8. In the instant case the landlord who was examined as P. W. 1 stated that he had warned the tenant several times .for irregular payment of rent. By the date of commencement of the eviction proceeding the tenant was in arrears of rent for two months. As indicated earlier, there was an agreement between the parties and according to the terms thereof the rent was to be paid within the first week of the succeeding month. Thus the tenant was under an obligation to pay the monthly rent within the stipulated period. The counterfoils of rent receipts (Ext. A series) proved by the landlord clearly show that the rent was paid at an interval of three or four months and admittedly the rent for two months had not been paid by 15-1-75 when the proceeding for eviction was started. The finding of the learned Chief Judicial Magistrate that the rent for October, 1974 had been paid in advance is based on no evidence. No doubt, under Ext. A a sum of Rs. 440/- was paid as rent but there is absolutely no indication that the rent was paid in advance for the month of Oct., 1974 although it might be that the rent for one month was doubly paid.

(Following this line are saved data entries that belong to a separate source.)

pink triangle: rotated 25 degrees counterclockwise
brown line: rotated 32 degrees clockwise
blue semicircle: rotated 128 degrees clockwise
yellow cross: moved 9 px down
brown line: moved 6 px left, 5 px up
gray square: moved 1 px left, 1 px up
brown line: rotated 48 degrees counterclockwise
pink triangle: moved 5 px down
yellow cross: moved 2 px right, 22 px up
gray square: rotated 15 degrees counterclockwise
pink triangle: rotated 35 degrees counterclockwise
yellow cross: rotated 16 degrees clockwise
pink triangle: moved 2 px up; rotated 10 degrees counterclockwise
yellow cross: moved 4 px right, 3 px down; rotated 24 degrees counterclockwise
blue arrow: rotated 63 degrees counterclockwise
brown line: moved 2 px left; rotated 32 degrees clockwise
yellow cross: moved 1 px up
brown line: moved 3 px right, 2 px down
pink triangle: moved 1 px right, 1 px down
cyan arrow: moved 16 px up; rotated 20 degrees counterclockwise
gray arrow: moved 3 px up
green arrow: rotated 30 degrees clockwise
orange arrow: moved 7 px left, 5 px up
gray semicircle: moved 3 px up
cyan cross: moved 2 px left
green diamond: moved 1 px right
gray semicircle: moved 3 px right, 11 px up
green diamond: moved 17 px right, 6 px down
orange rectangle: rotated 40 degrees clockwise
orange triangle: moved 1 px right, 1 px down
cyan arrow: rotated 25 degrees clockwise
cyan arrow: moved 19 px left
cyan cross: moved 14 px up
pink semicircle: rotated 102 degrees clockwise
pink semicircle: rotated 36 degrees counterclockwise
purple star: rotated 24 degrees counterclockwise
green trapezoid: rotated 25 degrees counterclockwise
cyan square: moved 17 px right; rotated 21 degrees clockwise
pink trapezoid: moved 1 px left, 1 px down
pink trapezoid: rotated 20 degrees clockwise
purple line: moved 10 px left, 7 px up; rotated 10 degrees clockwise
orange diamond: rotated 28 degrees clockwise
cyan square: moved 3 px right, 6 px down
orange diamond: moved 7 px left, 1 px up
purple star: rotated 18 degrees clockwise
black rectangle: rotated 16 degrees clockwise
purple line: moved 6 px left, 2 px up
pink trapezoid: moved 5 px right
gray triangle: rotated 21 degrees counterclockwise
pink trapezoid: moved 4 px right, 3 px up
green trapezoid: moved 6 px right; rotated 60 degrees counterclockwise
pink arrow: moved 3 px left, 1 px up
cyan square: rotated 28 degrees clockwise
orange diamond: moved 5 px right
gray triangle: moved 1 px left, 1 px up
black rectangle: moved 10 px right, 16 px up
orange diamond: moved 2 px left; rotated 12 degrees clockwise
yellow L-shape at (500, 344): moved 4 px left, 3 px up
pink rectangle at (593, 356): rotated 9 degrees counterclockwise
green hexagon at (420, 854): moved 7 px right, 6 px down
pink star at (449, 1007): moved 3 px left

9. To arrive at a finding that the tenant is in wilful default, the mere fact that he is in arrears of rent would not be enough and the Court has to examine whether there has been deliberate violation of the obligation to pay the rent. The question whether the default is wilful involves the determination of the state of mind of the tenant. Of course this has to be gathered from the circumstances, as no direct evidence can be had in the matter.
It is in the evidence of the landlord that the tenant had been warned by him several times for irregular payment of rent. His evidence also shows that he repeatedly requested the tenant to pay the rent but he refused to pay and said that he was not the owner of the house. Thus it is clear that the tenant wilfully defaulted to pay the rent.
It cannot be said that by accepting rent at intervals the landlord had waived his right to evict the tenant under the Act. In our opinion, mere acceptance of rent at intervals does not constitute waiver. On the facts and circumstances of the case, it is impossible to read into the acts and the conduct of the landlord any intention to waive his right to evict the tenant on the ground of default in payment of rent.
10. In the result, we allow this writ application, set aside the order of the learned Chief Judicial Magistrate and restore the order of eviction passed by the learned House Rent Controller. We make no order as to costs.